*WHAT YOU HAVE TO DO*.
Set the lines below into a Markdown table with the columns No. and Text, numbering each row and skipping blank lines. Keep the pictures out of the table.

*SUPPLIED MATERIAL*.

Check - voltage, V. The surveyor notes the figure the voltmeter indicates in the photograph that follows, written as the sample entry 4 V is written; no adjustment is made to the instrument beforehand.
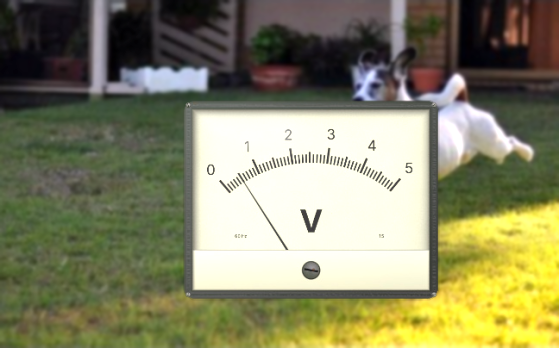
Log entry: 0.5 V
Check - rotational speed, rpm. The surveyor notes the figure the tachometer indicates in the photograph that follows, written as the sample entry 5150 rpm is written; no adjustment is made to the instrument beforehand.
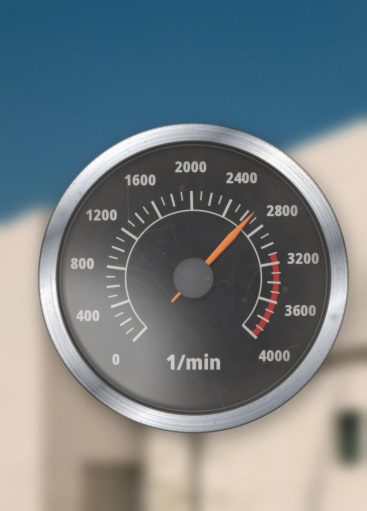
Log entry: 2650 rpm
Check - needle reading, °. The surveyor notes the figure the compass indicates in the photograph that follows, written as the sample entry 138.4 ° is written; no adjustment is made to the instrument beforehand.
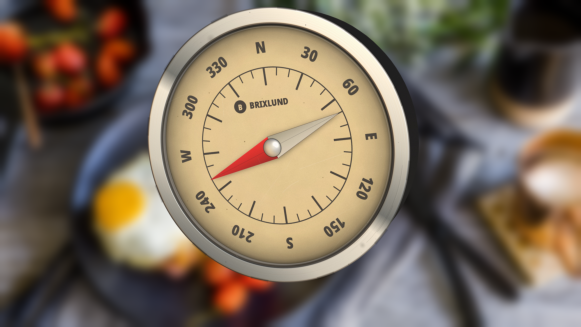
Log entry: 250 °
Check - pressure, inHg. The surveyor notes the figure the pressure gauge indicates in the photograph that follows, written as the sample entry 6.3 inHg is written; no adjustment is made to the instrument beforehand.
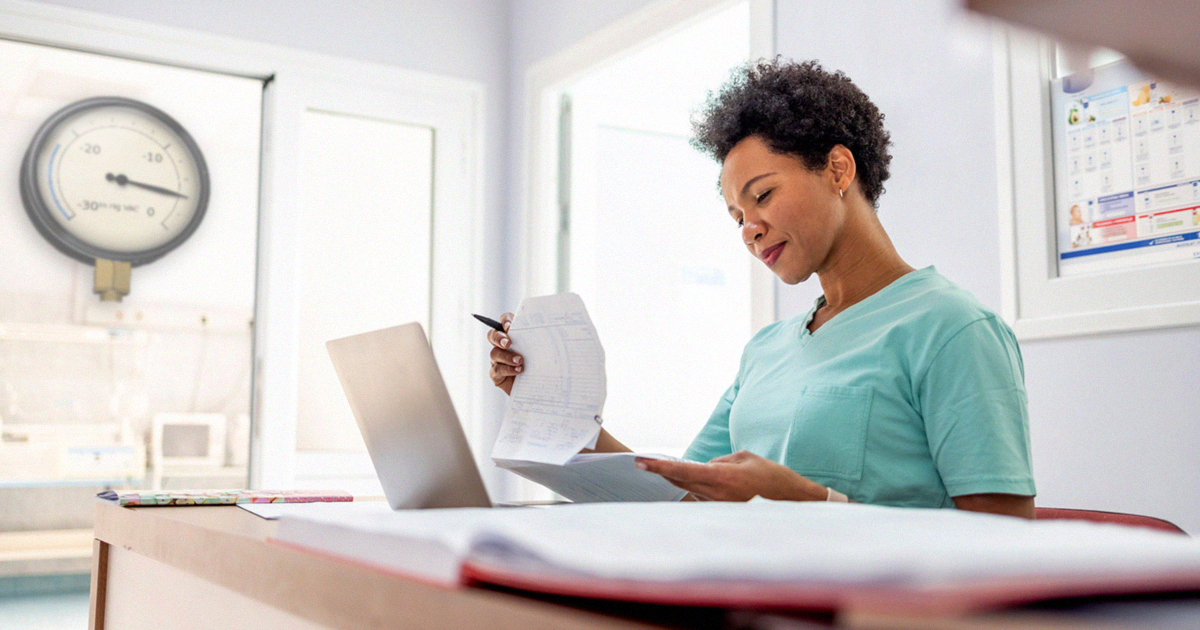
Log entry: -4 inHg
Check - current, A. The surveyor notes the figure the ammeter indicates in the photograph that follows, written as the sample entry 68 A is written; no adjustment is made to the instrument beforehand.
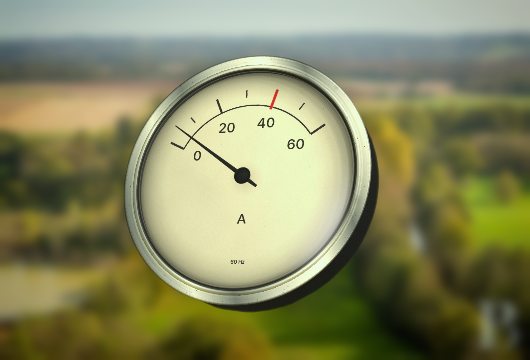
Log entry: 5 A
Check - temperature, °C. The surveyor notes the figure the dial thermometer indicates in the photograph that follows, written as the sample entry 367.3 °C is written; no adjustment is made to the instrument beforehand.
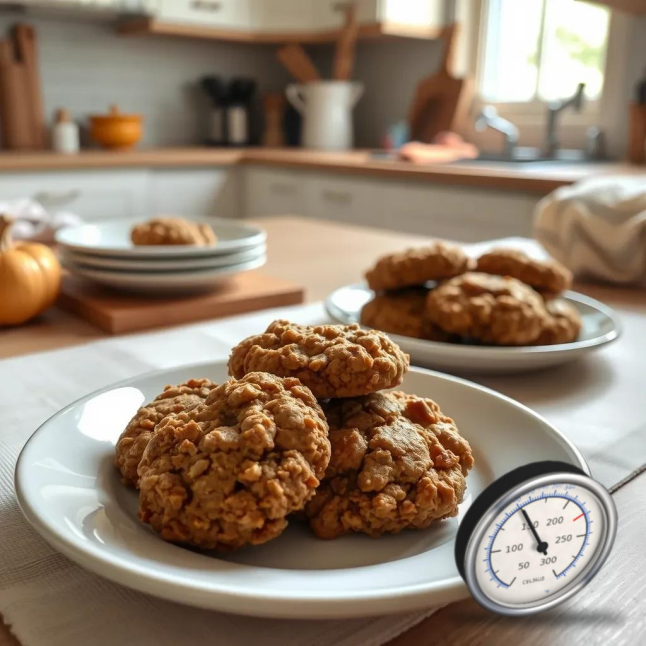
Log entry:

*ANSWER*.
| No. | Text |
|---|---|
| 1 | Check - voltage, V. The surveyor notes the figure the voltmeter indicates in the photograph that follows, written as the sample entry 4 V is written; no adjustment is made to the instrument beforehand. |
| 2 | Log entry: 0.5 V |
| 3 | Check - rotational speed, rpm. The surveyor notes the figure the tachometer indicates in the photograph that follows, written as the sample entry 5150 rpm is written; no adjustment is made to the instrument beforehand. |
| 4 | Log entry: 2650 rpm |
| 5 | Check - needle reading, °. The surveyor notes the figure the compass indicates in the photograph that follows, written as the sample entry 138.4 ° is written; no adjustment is made to the instrument beforehand. |
| 6 | Log entry: 250 ° |
| 7 | Check - pressure, inHg. The surveyor notes the figure the pressure gauge indicates in the photograph that follows, written as the sample entry 6.3 inHg is written; no adjustment is made to the instrument beforehand. |
| 8 | Log entry: -4 inHg |
| 9 | Check - current, A. The surveyor notes the figure the ammeter indicates in the photograph that follows, written as the sample entry 68 A is written; no adjustment is made to the instrument beforehand. |
| 10 | Log entry: 5 A |
| 11 | Check - temperature, °C. The surveyor notes the figure the dial thermometer indicates in the photograph that follows, written as the sample entry 367.3 °C is written; no adjustment is made to the instrument beforehand. |
| 12 | Log entry: |